Et c’est là que va intervenir le drame du week end.
Après la douche nous nous présentons à la taverne bavaroise sur notre 31 prêts à engloutir des litres de bières et des spécialités teutonnes : « sorry sir it’s sold out for tonight » What ??? Pleeeeeeease.🙁  « Nein, Sold out ! ».😢
Obligés d’aller manger un Curry Wurtz et de boire une bière dans un pub (très sympa du reste) alors qu’on s’étaient vus chanter des chants bavarois bras dessus bras dessous avec nos voisins de tablées.😭

Après une nuit bien méritée nous nous levons tôt pour pouvoir profiter du marathon à pieds, mais en tant que spectateurs cette fois-ci (ouais faut pas déconner, il y a bien quelques tarés qui font le marathon en roller le samedi après-midi et le marathon à pieds le dimanche matin mais bon, dans une prochaine vie on verra). On a repéré 3-4 endroits favorables sur le parcours pour suivre la course.

On a passé une journée géniale. Il fait beau, Berlin est en fête, il y a du monde et c’est un spectacle exceptionnel.

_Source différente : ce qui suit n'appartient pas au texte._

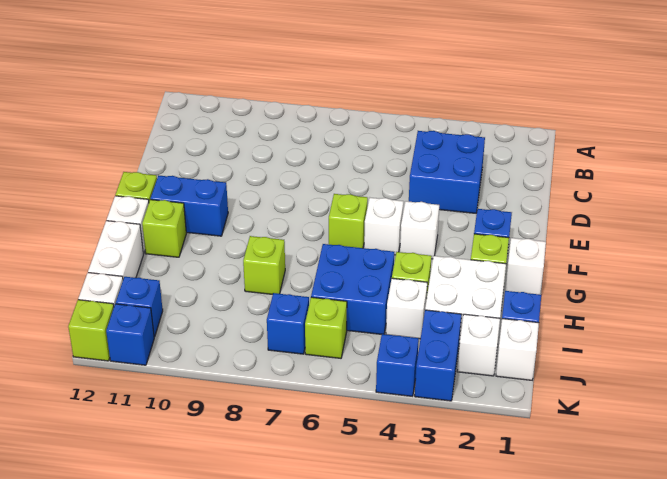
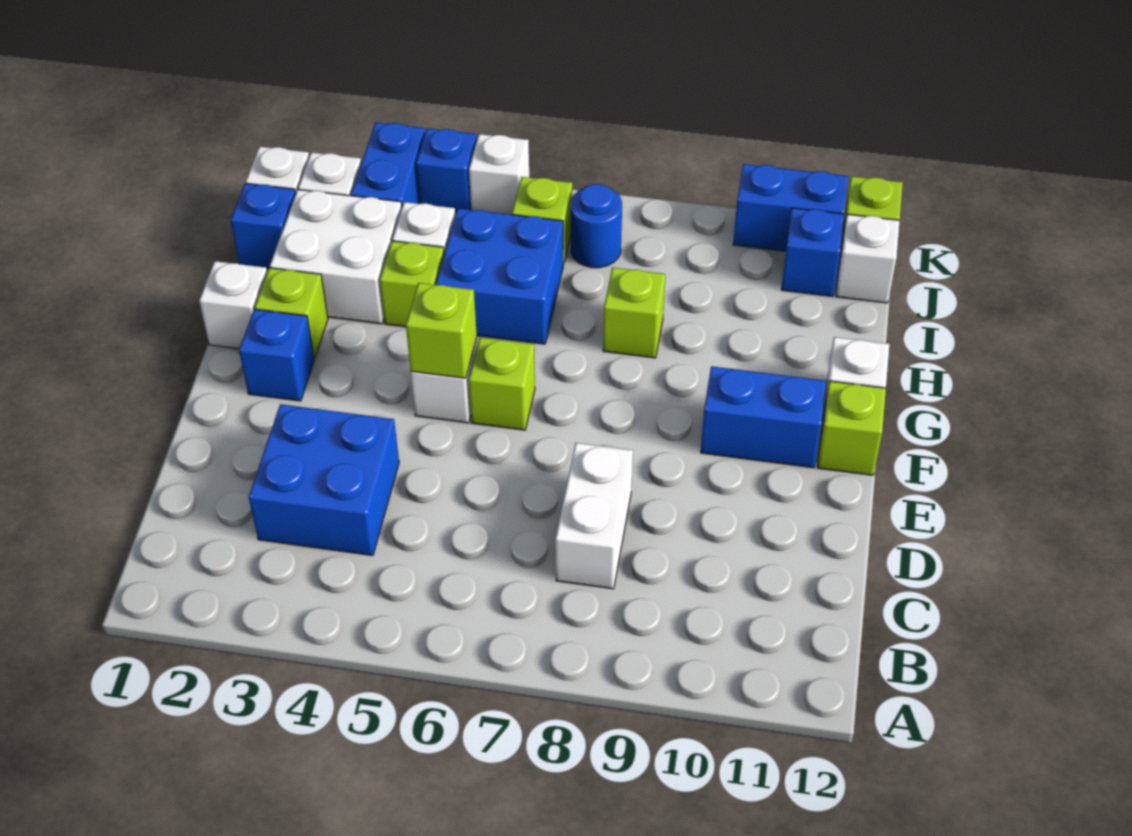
white brick F4 level 1 -> white brick K5 level 1
lime brick G11 level 1 -> lime brick F5 level 2
white brick H12:I12 level 1 -> white brick C8:D8 level 1
blue brick J7 level 1 -> blue round brick J7 level 1
blue brick K11 level 1 -> blue brick K10:K11 level 1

J’ai pris conscience ce que pouvait vouloir dire « aller au bout de soi- même ». On a vu des dizaines de coureurs au bout du bout qui continuaient à aligner les pas les uns après les autres (parfois même en marchant) pour ne pas abandonner et aller au bout des 42km. On a vu des mamies, qu’on imaginerait uniquement faire des cookies à leurs petits enfants, avec des façons de courir impossibles qui étaient sur des bases de 4h au marathon. On a vu des types pleins de crampes qui n’arrivaient pratiquement plus à marcher mais qui continuaient à avancer en espérant que le muscle s’assouplisse un peu. On a vu des gens contraints à l’abandon s’effondrer en larmes dans les bras d’un bénévole venant les réconforter. Quelle leçon. Ma performance (à mon échelle) et ce que j’ai vu des efforts des runners anonymes m’a conforté dans l’idée qu’au-delà des capacités innées des uns et des autres, si on travaille dur on peut y arriver. J’ai même vu sur le groupe Facebook du marathon des photos et des histoires de types continuant à courir seuls alors que la voiture balai était passée et arriver à franchir la ligne à la nuit tombée pendant que les bénévoles démontaient les infrastructures après plus de 7 ou 8h de course. Je pense que désormais lorsqu’à la supérette je croiserai une mamie toute voutée avec son caddie rempli de poireaux à moitié tordue et une démarche davantage digne du ministère des démarches ridicules (cf Monty Python) que d’une coureuse de fond, je ne pourrai m’empêcher de penser que peut être derrière cette façade il y a une redoutable compétitrice qui court le marathon en 4h…. Chapeau, vraiment.

Quel week end ! Si vous me cherchez, vous savez où me trouver le 24 septembre 2022.